Re: A little speed-up

Post by bob »

stegemma wrote:In my test, bitfields give worst performance. I've found some other not obvious things:

- defining inline functions in the header gives to me worst performance; say the PushMove function, for sample, works faster if defined as a simple function in the cpp part of the code (maybe because compiled code itself is shorter)

- if you have to pass something to a function in a class, is faster to store that value as a class member:

Code: Select all


class clsEngine1
{
...
    bool PushMove(uint64_t *pBits, uint64_t src, uint64_t dst);
...
};

class clsEngine2
{
...
    uint64_t *pBits, uint64_t src; 
    bool PushMove(uint64_t dst);
...
};
clsEngine2 style class gets a perft of about 53M nodes/s while clsEngine1 style classes gets about 40 M nodes/s; this is because i call PushMove for any move of a given piece type and it's faster to store the initial position (src) and the pointer to bits (pBits points to the piece bits).
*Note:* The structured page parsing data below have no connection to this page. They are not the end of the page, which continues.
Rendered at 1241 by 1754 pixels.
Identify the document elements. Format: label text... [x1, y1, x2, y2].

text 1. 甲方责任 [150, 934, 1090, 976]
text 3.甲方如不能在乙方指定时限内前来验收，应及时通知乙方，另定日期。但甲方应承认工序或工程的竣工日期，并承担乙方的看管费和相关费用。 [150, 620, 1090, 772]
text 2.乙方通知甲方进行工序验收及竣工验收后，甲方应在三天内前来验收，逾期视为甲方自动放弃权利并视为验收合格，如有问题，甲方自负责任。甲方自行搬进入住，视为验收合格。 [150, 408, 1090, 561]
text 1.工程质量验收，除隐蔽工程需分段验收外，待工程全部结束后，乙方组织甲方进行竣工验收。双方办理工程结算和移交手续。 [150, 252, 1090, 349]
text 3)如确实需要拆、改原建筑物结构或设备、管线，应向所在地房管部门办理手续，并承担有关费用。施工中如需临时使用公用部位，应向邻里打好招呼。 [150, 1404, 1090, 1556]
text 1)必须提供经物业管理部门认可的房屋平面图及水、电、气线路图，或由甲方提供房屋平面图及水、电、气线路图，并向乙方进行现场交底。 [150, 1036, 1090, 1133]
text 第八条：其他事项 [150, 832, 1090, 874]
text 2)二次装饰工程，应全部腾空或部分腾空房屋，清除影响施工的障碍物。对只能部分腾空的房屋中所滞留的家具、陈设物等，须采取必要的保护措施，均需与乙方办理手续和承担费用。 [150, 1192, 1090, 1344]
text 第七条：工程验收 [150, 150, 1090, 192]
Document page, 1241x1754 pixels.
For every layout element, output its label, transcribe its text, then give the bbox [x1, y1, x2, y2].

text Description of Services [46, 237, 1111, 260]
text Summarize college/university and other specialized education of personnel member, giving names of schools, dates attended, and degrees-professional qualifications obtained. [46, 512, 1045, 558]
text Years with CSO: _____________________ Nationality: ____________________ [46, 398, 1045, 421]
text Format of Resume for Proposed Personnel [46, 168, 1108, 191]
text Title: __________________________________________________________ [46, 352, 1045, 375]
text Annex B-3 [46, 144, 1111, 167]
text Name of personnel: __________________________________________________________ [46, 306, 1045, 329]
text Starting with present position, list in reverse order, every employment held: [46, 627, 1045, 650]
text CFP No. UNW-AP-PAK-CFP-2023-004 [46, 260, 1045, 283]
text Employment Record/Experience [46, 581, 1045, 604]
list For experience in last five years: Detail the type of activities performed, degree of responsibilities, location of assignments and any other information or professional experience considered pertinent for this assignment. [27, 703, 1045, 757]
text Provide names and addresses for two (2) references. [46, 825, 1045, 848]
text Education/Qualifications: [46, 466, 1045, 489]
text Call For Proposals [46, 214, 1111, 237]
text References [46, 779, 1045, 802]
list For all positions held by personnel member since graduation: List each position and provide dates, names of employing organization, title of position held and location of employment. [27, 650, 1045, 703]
This speed-up maybe depends on the compiler but are fully portables.
Bit fields are simply semantically bad. For example you KNOW that a value can't be more than six bits, so you shift and OR. The the compiler can't know that so it has to take care and remove excess bits. When I first wrote Crafty in C, I used bit fields. Took me less than a week to figure out that was not a good idea.
User avatar
Bo Persson
Posts: 264
Joined: Sat Mar 11, 2006 8:31 am
Location: Malmö, Sweden
Full name: Bo Persson

Re: A little speed-up

Post by Bo Persson »

stegemma wrote: - if you have to pass something to a function in a class, is faster to store that value as a class member:

Code: Select all


class clsEngine1
{
...
    bool PushMove(uint64_t *pBits, uint64_t src, uint64_t dst);
...
};

class clsEngine2
{
...
    uint64_t *pBits, uint64_t src; 
    bool PushMove(uint64_t dst);
...
};
clsEngine2 style class gets a perft of about 53M nodes/s while clsEngine1 style classes gets about 40 M nodes/s; this is because i call PushMove for any move of a given piece type and it's faster to store the initial position (src) and the pointer to bits (pBits points to the piece bits).
Or, "passing one parameter is faster than passing three"?
jdart
Posts: 4429
Joined: Fri Mar 10, 2006 5:23 am
Location: http://www.arasanchess.org

Re: A little speed-up

Post by jdart »

I do not recommend bitfields because the language does not guarantee packing and alignment.

--Jon
jdart
Posts: 4429
Joined: Fri Mar 10, 2006 5:23 am
Location: http://www.arasanchess.org

Re: A little speed-up

Post by jdart »

Type-punning via unions is disallowed in C++. However since this idiom is widely used most compilers tolerate it (g++ may require -fno-strict-aliasing).

--Jon
User avatar
stegemma
Posts: 859
Joined: Mon Aug 10, 2009 10:05 pm
Location: Italy
Full name: Stefano Gemma

Re: A little speed-up

Post by stegemma »

Bo Persson wrote:[...]
Or, "passing one parameter is faster than passing three"?
Of course, that's why it works. The called function need all of the 3 parameters but the first two doesn't change often, between calls, while the 3th change at any call. Somewhere the first 2 parameters must be saved and the better position is the class members.